— START Selected extract —

So, to answer your question, as we are talking inside Memory Alpha here, the "right" canon to apply, if any, is the MA canon, according to which, as a TV show, TAS is clearly canon, as is LD. Simple as this, no room for debate. But this doesn't mean it has to be your canon as well.
As for what Mr. Roddenberry said in the 80ies, aside from being just his personal "canon" without further consequences, as said above, one should also remember that he changed his mind almost as often as his consorts.
When he himself made TAS in the 70ies, he clearly intended it to be just the continuing of TOS, depicting the last two years of the five year mission that they didn't have the chance to film in the 60ies (and therefore, of course, "canon").
It was only when they were planning Phase II and then doing the movies that TAS became inconvienient - it made it harder to avoid contradictions with his new ideas, so he wanted to get rid of it.

— END Selected extract —
— START Data extract —

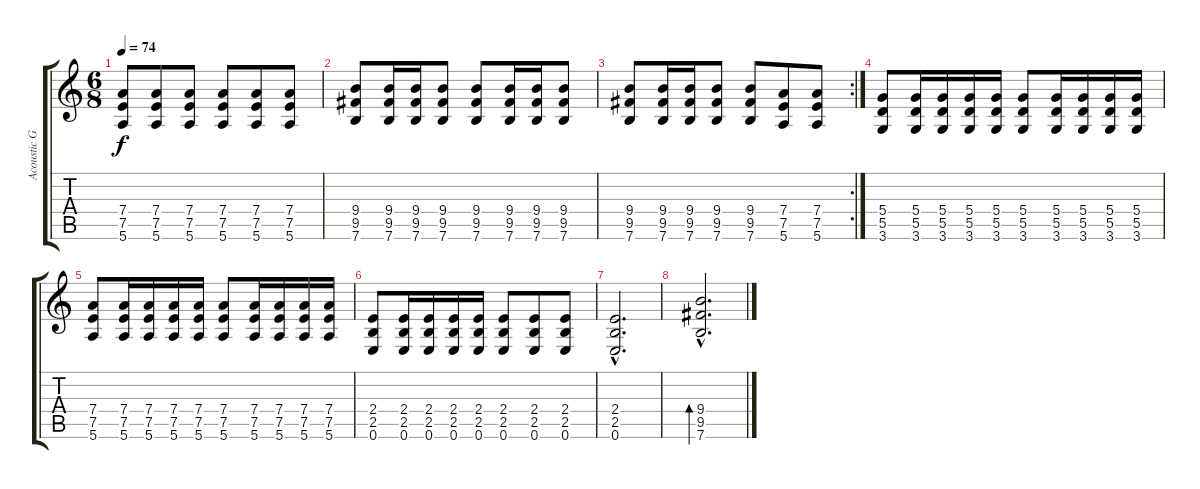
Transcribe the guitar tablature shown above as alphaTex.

\track ("Acoustic Guitar" "Acoustic G") {instrument acousticguitarsteel}
\staff {score tabs}
\tuning (E4 B3 G3 D3 A2 E2) {hide}
\ts (6 8)
\tempo 74
\clef g2
\ks c
(7.4 7.5 5.6).8{dy f} (7.4 7.5 5.6).8 (7.4 7.5 5.6).8 (7.4 7.5 5.6).8 (7.4 7.5 5.6).8 (7.4 7.5 5.6).8 |
(9.4 9.5 7.6).8 (9.4 9.5 7.6).16 (9.4 9.5 7.6).16 (9.4 9.5 7.6).8 (9.4 9.5 7.6).8 (9.4 9.5 7.6).16 (9.4 9.5 7.6).16 (9.4 9.5 7.6).8 |
\rc 2
(9.4 9.5 7.6).8 (9.4 9.5 7.6).16 (9.4 9.5 7.6).16 (9.4 9.5 7.6).8 (9.4 9.5 7.6).8 (7.4 7.5 5.6).8 (7.4 7.5 5.6).8 |
(5.4 5.5 3.6).8 (5.4 5.5 3.6).16 (5.4 5.5 3.6).16 (5.4 5.5 3.6).16 (5.4 5.5 3.6).16 (5.4 5.5 3.6).8 (5.4 5.5 3.6).16 (5.4 5.5 3.6).16 (5.4 5.5 3.6).16 (5.4 5.5 3.6).16 |
(7.4 7.5 5.6).8 (7.4 7.5 5.6).16 (7.4 7.5 5.6).16 (7.4 7.5 5.6).16 (7.4 7.5 5.6).16 (7.4 7.5 5.6).8 (7.4 7.5 5.6).16 (7.4 7.5 5.6).16 (7.4 7.5 5.6).16 (7.4 7.5 5.6).16 |
(2.4 2.5 0.6).8 (2.4 2.5 0.6).16 (2.4 2.5 0.6).16 (2.4 2.5 0.6).16 (2.4 2.5 0.6).16 (2.4 2.5 0.6).8 (2.4 2.5 0.6).8 (2.4 2.5 0.6).8 |
(2.4{hac} 2.5{hac} 0.6{hac}).2{d} |
(9.4{hac} 9.5{hac} 7.6{hac}).2{d bd 60}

— END Data extract —

■ Parts of the exercise
[1] Quote the stretch of the Star Trek canon passage from "So, to answer" through "canon as well.".
[2] Which lines of the entries contain the string "Acoustic" with matching case? Copy each of them.

■ Task answers
[1]
So, to answer your question, as we are talking inside Memory Alpha here, the "right" canon to apply, if any, is the MA canon, according to which, as a TV show, TAS is clearly canon, as is LD. Simple as this, no room for debate. But this doesn't mean it has to be your canon as well.

[2]
\track ("Acoustic Guitar" "Acoustic G") {instrument acousticguitarsteel}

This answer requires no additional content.